例えばメシアス・カラブリアがそれぞれ相手CB・SBへと縦スライドするようなプレスの形を採った場合、流動的に動くインシーニェを捕まえるのが難しくなりますし、また「オシメンへの対応」という難しいタスクを担う後方のCBに更なる負担がかかります。よって、この試合では例え中盤の支配権を相手にある程度譲ることになろうとも、後方のマークの安定を優先したのかなあと。
そして個人的な印象としては、理想通りとはいかずとも、しっかりと上記キーマンを抑え込み無失点で終えたという点で、概ね狙い通りの守備ができたのではないかと思います。
ナポリ0-1ミラン
雑感
最後の最後まで油断ならない試合でしたが、首位決戦を無事ウノゼロで勝利したミラン。
内容に関していうと、まず4-3-3に一定の手応えを感じられたというのは今後に向けて大きいんじゃないかなと。
インサイドハーフの人選というのは結構な余地がありそうですし、トップ下に手詰まり感のあった現状、是非とも新たな武器として磨いていって欲しいと思います。
そして個人に目を向けると、イブラの復帰というのももちろん大きい。

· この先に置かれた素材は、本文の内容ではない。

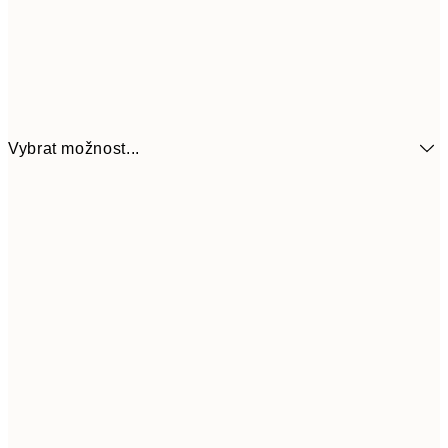
Vybrat možnost...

殊に攻めあぐねる試合において、イブラの創造性やゴール前でのフィジカルが活きるといった状況は今後必ずあるはずですから、来るべきときに備えコンディションを上げていってもらいたいです。
一方、懸念材料としてはジルーの負傷交代が挙げられます。
ゴールというストライカーとしての本分を果たすだけでなく、先述の通り献身的に守備をこなせるジルーは現状替えの利かない存在ですし、イブラが復帰しようとも後者の面でジルーの重要性は揺るがないでしょう。
不幸中の幸いにも怪我は軽いといった報道があるので、それを信じたいと思います。
さて。次節はエンポリ戦です。
この試合で攻守に素晴らしい働きを見せたテオが累積警告により欠場するという懸念材料こそありますが、今節で得た貴重な勝ち点3の価値を落とさないよう確実に勝利を収めて欲しいと思います。
Forza Milan!
最後まで読んでいただきありがとうございました。